**EXERCISE GOAL:**
Please rewrite every line of the records below as a numbered list, leaving out the blank lines.

(Collected data)
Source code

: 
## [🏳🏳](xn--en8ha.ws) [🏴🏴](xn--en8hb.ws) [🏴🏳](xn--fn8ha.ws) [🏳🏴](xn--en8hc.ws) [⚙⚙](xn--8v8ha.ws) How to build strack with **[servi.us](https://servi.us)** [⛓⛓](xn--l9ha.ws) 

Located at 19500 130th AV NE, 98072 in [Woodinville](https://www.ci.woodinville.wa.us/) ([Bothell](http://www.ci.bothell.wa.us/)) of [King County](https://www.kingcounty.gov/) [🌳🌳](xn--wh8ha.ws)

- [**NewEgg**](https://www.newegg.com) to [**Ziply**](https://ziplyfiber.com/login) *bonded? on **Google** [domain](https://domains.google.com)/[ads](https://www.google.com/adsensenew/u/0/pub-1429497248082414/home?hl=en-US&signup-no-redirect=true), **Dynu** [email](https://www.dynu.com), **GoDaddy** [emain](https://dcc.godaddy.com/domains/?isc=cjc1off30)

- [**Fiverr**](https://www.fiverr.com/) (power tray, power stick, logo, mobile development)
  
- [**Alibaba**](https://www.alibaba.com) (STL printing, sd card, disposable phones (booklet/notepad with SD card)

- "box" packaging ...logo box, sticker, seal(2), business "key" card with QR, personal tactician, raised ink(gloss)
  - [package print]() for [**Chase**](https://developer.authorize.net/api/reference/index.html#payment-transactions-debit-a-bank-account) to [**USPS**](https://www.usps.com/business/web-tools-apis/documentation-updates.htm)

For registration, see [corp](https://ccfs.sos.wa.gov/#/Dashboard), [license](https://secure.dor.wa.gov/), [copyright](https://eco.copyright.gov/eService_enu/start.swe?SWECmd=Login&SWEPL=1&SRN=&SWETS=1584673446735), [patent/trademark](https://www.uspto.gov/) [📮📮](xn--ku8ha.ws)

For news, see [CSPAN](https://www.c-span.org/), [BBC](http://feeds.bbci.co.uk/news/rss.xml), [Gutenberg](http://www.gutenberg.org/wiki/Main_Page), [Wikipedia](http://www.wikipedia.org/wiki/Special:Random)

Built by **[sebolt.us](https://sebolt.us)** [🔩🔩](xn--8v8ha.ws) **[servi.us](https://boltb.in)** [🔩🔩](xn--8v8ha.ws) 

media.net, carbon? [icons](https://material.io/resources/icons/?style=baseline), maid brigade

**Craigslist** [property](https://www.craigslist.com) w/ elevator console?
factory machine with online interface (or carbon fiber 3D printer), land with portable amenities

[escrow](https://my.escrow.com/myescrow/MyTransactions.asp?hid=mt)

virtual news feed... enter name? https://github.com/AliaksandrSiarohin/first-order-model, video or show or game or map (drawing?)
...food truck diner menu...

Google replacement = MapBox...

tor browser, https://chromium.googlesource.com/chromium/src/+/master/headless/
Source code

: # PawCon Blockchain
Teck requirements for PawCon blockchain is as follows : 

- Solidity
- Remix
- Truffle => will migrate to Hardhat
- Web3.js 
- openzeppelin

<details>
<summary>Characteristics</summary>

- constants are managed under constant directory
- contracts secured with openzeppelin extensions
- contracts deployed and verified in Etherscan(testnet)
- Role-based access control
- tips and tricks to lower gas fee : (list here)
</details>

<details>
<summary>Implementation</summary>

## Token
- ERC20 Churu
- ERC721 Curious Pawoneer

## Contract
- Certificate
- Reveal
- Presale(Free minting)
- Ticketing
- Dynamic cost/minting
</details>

**RESPONSE AREA:**
1. Source code
2. : 
3. ## [🏳🏳](xn--en8ha.ws) [🏴🏴](xn--en8hb.ws) [🏴🏳](xn--fn8ha.ws) [🏳🏴](xn--en8hc.ws) [⚙⚙](xn--8v8ha.ws) How to build strack with **[servi.us](https://servi.us)** [⛓⛓](xn--l9ha.ws) 
4. Located at 19500 130th AV NE, 98072 in [Woodinville](https://www.ci.woodinville.wa.us/) ([Bothell](http://www.ci.bothell.wa.us/)) of [King County](https://www.kingcounty.gov/) [🌳🌳](xn--wh8ha.ws)
5. - [**NewEgg**](https://www.newegg.com) to [**Ziply**](https://ziplyfiber.com/login) *bonded? on **Google** [domain](https://domains.google.com)/[ads](https://www.google.com/adsensenew/u/0/pub-1429497248082414/home?hl=en-US&signup-no-redirect=true), **Dynu** [email](https://www.dynu.com), **GoDaddy** [emain](https://dcc.godaddy.com/domains/?isc=cjc1off30)
6. - [**Fiverr**](https://www.fiverr.com/) (power tray, power stick, logo, mobile development)
7. - [**Alibaba**](https://www.alibaba.com) (STL printing, sd card, disposable phones (booklet/notepad with SD card)
8. - "box" packaging ...logo box, sticker, seal(2), business "key" card with QR, personal tactician, raised ink(gloss)
9.   - [package print]() for [**Chase**](https://developer.authorize.net/api/reference/index.html#payment-transactions-debit-a-bank-account) to [**USPS**](https://www.usps.com/business/web-tools-apis/documentation-updates.htm)
10. For registration, see [corp](https://ccfs.sos.wa.gov/#/Dashboard), [license](https://secure.dor.wa.gov/), [copyright](https://eco.copyright.gov/eService_enu/start.swe?SWECmd=Login&SWEPL=1&SRN=&SWETS=1584673446735), [patent/trademark](https://www.uspto.gov/) [📮📮](xn--ku8ha.ws)
11. For news, see [CSPAN](https://www.c-span.org/), [BBC](http://feeds.bbci.co.uk/news/rss.xml), [Gutenberg](http://www.gutenberg.org/wiki/Main_Page), [Wikipedia](http://www.wikipedia.org/wiki/Special:Random)
12. Built by **[sebolt.us](https://sebolt.us)** [🔩🔩](xn--8v8ha.ws) **[servi.us](https://boltb.in)** [🔩🔩](xn--8v8ha.ws) 
13. media.net, carbon? [icons](https://material.io/resources/icons/?style=baseline), maid brigade
14. **Craigslist** [property](https://www.craigslist.com) w/ elevator console?
15. factory machine with online interface (or carbon fiber 3D printer), land with portable amenities
16. [escrow](https://my.escrow.com/myescrow/MyTransactions.asp?hid=mt)
17. virtual news feed... enter name? https://github.com/AliaksandrSiarohin/first-order-model, video or show or game or map (drawing?)
18. ...food truck diner menu...
19. Google replacement = MapBox...
20. tor browser, https://chromium.googlesource.com/chromium/src/+/master/headless/
21. Source code
22. : # PawCon Blockchain
23. Teck requirements for PawCon blockchain is as follows : 
24. - Solidity
25. - Remix
26. - Truffle => will migrate to Hardhat
27. - Web3.js 
28. - openzeppelin
29. <details>
30. <summary>Characteristics</summary>
31. - constants are managed under constant directory
32. - contracts secured with openzeppelin extensions
33. - contracts deployed and verified in Etherscan(testnet)
34. - Role-based access control
35. - tips and tricks to lower gas fee : (list here)
36. </details>
37. <details>
38. <summary>Implementation</summary>
39. ## Token
40. - ERC20 Churu
41. - ERC721 Curious Pawoneer
42. ## Contract
43. - Certificate
44. - Reveal
45. - Presale(Free minting)
46. - Ticketing
47. - Dynamic cost/minting
48. </details>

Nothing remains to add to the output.